Ordenada a penhora sobre os supra referidos bens imóveis e registada a mesma, veio a ser proferido despacho de qualificação da Senhora Conservadora do Registo Predial de Penafiel, com o seguinte teor:
''Existe inscrição, em vigor, a favor de pessoa diversa do executado" (no caso os prédios encontram-se inscritos a favor de B…, ex-cônjuge do executado).
"A decisão da ação pauliana não é suscetível de operar a transmissão dos bens. Assim uma ação pauliana procedente só permite criar uma legitimidade processual para que a execução seja movida em património de terceiro (em relação ao devedor)".
Em consequência de tal despacho veio o Exequente requerer a intervenção principal provocada do ex-cônjuge do executado tendo em vista assegurar a referida legitimidade processual e designadamente permitir a concretização da penhora sobre bens em nome de terceiro (o cônjuge do executado), juntando, consequentemente o acórdão da ação de impugnação pauliana transitado em julgado já em data anterior à instauração da execução e a que se referira no requerimento executivo.
Notificado o executado veio o mesmo alegar a ilegitimidade do seu ex-cônjuge, alegando em síntese que mesma não pode intervir como executada pois que é terceiro em face da obrigação exequenda e a divida do exequente é desprovida de qualquer tipo de garantia real sobre os prédios cuja penhora foi requerida e sob o qual incidiu o despacho de qualificação referido, não sendo aplicável por isso o artigo 54º do CPC. Sustenta ainda que tal só seria possível se tivesse sido também condenada pelo referido acórdão penal, ficando o exequente munido do necessário título executivo, nada dizendo a respeito da decisão transitada em julgado da ação de impugnação pauliana em que o Exequente suporta o seu requerimento à intervenção de correspondência.
Cumpre decidir da admissibilidade do chamamento, já que a isso nada obsta.
A intervenção principal tem por objeto permitir, em demanda pendente, o litisconsórcio ou a coligação de um terceiro com alguma das partes da mesma demanda. A lei dá a esse terceiro o nome de interveniente, que faz valer um direito próprio e assume a posição de parte principal na causa em que intervém, sendo o seu direito paralelo ao de alguma das partes da causa em que a intervenção se verifica.
Dentro dos incidentes de intervenção principal, temos o de intervenção provocada, que é o em causa nos autos e vem regulado nos artºs 316° e seguintes do CPC.
Lê-se no art. 316º, nº 1 do C.P.C. que:
"1 - Ocorrendo preterição de litisconsórcio necessário, qualquer das partes pode chamar a juízo o interessado com legitimidade para intervir na causa, seja como seu associado, seja como associado da parte contrária.
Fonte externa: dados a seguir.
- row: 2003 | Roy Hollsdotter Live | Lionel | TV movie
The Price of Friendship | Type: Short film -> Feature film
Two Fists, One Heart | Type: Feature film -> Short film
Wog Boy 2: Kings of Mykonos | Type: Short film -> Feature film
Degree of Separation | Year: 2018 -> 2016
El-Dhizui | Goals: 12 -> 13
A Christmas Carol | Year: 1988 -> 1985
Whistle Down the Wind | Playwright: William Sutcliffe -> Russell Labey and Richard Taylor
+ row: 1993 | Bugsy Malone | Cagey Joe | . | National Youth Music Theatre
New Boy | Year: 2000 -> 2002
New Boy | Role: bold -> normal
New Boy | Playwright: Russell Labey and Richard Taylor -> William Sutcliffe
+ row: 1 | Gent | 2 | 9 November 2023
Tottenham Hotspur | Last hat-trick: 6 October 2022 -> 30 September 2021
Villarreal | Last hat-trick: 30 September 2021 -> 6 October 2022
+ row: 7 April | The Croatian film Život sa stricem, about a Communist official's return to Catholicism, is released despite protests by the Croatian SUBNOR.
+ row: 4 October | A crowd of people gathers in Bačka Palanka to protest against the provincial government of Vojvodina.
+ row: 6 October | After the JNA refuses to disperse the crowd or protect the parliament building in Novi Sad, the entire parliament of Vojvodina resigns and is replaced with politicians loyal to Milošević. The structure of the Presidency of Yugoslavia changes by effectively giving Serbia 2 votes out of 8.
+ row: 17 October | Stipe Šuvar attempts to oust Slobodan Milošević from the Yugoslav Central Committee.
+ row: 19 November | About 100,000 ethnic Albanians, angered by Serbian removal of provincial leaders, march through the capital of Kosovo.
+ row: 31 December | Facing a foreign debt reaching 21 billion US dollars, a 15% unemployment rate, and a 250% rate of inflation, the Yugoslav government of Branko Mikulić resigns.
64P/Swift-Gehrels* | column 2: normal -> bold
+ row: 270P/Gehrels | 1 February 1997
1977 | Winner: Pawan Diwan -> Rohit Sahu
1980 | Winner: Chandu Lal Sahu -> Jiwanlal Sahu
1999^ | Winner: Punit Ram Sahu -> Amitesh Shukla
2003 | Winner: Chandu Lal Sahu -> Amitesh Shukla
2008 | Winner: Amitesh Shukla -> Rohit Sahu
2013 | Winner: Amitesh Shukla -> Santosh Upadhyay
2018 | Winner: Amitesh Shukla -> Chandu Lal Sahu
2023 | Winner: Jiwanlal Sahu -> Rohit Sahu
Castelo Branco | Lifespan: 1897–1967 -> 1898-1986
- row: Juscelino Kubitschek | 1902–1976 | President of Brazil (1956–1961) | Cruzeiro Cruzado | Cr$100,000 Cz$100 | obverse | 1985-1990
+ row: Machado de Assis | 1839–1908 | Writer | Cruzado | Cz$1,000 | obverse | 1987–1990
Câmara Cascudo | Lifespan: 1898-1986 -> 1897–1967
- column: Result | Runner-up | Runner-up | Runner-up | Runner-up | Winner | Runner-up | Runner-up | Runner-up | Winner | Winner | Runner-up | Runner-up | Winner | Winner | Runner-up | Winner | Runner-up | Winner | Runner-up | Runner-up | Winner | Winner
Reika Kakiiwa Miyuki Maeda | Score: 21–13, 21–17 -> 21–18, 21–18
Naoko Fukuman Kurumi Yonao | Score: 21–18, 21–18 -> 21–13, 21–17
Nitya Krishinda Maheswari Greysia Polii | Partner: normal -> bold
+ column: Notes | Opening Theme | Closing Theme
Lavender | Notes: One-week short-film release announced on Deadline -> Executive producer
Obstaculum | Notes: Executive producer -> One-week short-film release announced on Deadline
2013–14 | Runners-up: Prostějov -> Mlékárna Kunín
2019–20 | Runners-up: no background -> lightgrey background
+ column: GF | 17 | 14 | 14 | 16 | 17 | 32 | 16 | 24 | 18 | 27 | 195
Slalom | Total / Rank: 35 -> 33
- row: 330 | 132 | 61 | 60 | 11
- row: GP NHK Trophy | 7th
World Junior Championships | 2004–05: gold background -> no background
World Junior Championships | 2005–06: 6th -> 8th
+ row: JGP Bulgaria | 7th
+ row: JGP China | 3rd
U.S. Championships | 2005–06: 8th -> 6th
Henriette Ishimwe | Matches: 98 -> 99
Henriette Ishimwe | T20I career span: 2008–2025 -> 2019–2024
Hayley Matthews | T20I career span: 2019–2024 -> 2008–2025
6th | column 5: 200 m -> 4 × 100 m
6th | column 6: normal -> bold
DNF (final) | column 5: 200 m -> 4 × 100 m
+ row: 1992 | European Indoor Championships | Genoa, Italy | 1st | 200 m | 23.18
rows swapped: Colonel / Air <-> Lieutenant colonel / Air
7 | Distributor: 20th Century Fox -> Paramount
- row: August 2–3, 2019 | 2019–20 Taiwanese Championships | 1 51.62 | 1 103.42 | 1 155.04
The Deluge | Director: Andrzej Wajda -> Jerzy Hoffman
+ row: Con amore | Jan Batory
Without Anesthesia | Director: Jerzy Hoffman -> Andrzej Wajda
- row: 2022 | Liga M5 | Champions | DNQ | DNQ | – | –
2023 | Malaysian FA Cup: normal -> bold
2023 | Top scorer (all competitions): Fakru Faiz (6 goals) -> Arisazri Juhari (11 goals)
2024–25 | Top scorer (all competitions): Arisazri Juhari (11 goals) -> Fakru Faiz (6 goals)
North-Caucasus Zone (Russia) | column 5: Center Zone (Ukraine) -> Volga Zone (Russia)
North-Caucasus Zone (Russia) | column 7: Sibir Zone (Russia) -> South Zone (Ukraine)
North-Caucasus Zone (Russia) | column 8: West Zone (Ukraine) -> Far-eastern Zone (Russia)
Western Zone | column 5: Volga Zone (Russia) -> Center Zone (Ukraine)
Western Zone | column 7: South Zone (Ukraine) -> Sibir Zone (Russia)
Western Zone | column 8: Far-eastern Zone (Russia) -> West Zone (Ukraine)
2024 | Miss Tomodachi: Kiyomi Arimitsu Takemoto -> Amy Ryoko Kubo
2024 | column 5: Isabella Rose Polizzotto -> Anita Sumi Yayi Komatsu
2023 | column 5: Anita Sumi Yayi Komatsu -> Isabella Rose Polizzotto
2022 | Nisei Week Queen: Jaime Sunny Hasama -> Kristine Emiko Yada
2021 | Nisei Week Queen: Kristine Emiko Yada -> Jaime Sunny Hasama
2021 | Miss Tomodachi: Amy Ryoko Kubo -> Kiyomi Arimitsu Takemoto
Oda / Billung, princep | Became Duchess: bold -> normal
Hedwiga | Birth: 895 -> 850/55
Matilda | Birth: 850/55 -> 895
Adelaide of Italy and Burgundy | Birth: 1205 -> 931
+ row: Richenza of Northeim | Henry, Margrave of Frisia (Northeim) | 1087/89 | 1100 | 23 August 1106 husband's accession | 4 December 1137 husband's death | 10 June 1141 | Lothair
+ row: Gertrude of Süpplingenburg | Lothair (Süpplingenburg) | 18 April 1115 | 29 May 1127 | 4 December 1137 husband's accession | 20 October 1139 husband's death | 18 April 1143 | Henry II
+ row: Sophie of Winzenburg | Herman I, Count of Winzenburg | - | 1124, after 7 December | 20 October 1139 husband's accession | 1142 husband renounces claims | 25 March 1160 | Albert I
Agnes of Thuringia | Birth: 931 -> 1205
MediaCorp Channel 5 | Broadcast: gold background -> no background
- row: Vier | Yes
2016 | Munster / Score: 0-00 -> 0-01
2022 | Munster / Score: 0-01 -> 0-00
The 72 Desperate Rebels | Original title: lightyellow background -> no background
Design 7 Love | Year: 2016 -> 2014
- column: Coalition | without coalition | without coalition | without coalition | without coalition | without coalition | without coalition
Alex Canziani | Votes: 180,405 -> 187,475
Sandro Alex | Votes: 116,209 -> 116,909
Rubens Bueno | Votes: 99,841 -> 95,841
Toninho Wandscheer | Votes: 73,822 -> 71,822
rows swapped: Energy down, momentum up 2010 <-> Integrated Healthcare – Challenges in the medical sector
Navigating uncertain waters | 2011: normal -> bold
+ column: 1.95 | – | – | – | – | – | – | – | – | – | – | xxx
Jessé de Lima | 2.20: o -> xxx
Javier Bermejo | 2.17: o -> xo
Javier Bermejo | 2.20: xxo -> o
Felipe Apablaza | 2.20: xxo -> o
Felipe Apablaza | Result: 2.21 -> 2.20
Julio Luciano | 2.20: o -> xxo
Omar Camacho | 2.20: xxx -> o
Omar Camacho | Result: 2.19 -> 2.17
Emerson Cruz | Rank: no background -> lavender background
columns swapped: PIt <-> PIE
2- Nos casos de litisconsórcio voluntário, pode o autor provocar a intervenção de algum litisconsorte do réu que não haja demandado inicialmente ou de terceiro contra quem pretenda dirigir o pedido nos termos do artigo 39.
3.- O chamamento pode ainda ser deduzido por iniciativa do réu quando este:
a).Mostre interesse atendível em chamar a intervir outros litisconsortes voluntários, sujeitos passivos da relação material controvertida;
b).Pretenda provocar a intervenção de possíveis contitulares do direito invocado pelo autor."
Ou seja, qualquer das partes pode chamar a juízo o interessado com direito a intervir na causa, seja como seu associado, seja como associado da parte contrária", isto é, pode fazer intervir aqueles que consigo, ou com a parte contrária, poderiam demandar ou ser demandados - os que sejam contitulares da relação material controvertida, por nela terem um interesse igual ou paralelo, e, ainda, mas só do lado ativo, os que sejam titulares da relação conexa com a controvertida.
A intervenção provocada pressupõe que o chamado e a parte à qual se deve associar têm interesse igual na causa, desenhando-se uma situação de litisconsórcio sucessivo, seja necessário, seja voluntário.
Recai sobre o autor do chamamento o ónus de indicar a causa do chamamento e de explicitar o interesse que, através dele, se pretende acautelar, tudo isto como forma de clarificar liminarmente as situações a que o incidente se reporta de forma e de permitir ajuizar com segurança a legitimidade e o interesse em agir, quer de quem suscita a intervenção, quer do chamado a intervir" (Abílio Neto in "Código de Processo Civil Anotado", 15a Edição, 1999, Edinforum, pág. 447).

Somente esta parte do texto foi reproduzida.